Album Review

Civil Wars "Barton Hollow"

Brian Ahnmark
For “emerging” artists, Joy Williams and John Paul White have certainly played their cards with the savvy of wily veterans. The Nashville-based duo, under the moniker The Civil Wars, recorded their second-ever performance for a live release, perhaps foreseeing their own rapid ascension. The piano-guitar duet “Poison & Wine” was hand-picked for an episode of Grey's Anatomy. Taylor Swift proclaimed her No. 1 fanhood (a glimmer of hope in today's cringe-inducing country music scene) and before Williams and White even had time to record a proper full-length, The Civil Wars were practically a household name.

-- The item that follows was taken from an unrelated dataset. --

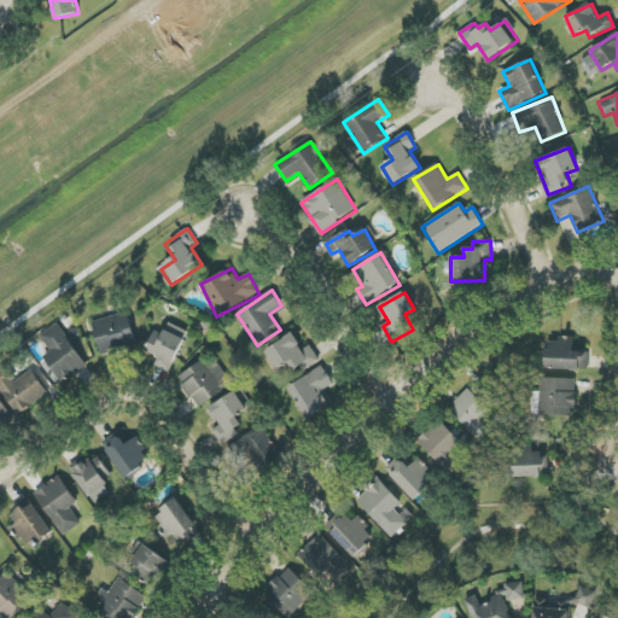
[(92,322),(101,354),(136,343),(128,312),(92,322)]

Thankfully, debut album Barton Hollow stares down the hype with a confident batch of 12 songs pulsating with emotion, like a collection of secret love letters hidden away in an attic. It's a hushed but potent affair, with an overall vibe of a candlelit recording session around a single microphone.

Sparse arrangements by Williams and White are bolstered oh-so-subtly by mandolin, fiddle, lap steel and piano – adding legitimate texture and flavor, instead of the calculated inclusion of such instruments in modern country-pop crossovers. But unquestionably, the voices carry and lift this body of work. It's absurd to think that the duo has only been working together since 2008; this kind of vocal chemistry typically only spawns from the womb between siblings. White plays the straight voice, allowing Williams to pour her pure mountain brook harmonies all over, twinkling with mischief and a wistful sadness.

“I've Got This Friend” balances lonely with hopeful, its romantic narrative describing a perfect couple whose paths have not yet crossed – a “boy-before-he-meets-the-girl” tune. “Forget Me Not” is an aching plea, a throwback to the earnest, optimistic sweetness of early country-western love songs.

But it isn't all muted. The footstomping, Resonator-led title track sees the two truly cut loose. White proclaims, “I'm a dead man walking here” as Williams unleashes a bewitching spell atop it all. The lyrical imagery of baptism and the Devil's pursuit would've made Mr. Cash proud.

Barton Hollow is what country music should sound like – if country music wasn't an embarrassing cesspool of schlock. Kudos to The Civil Wars for keeping their hands clean and rising above.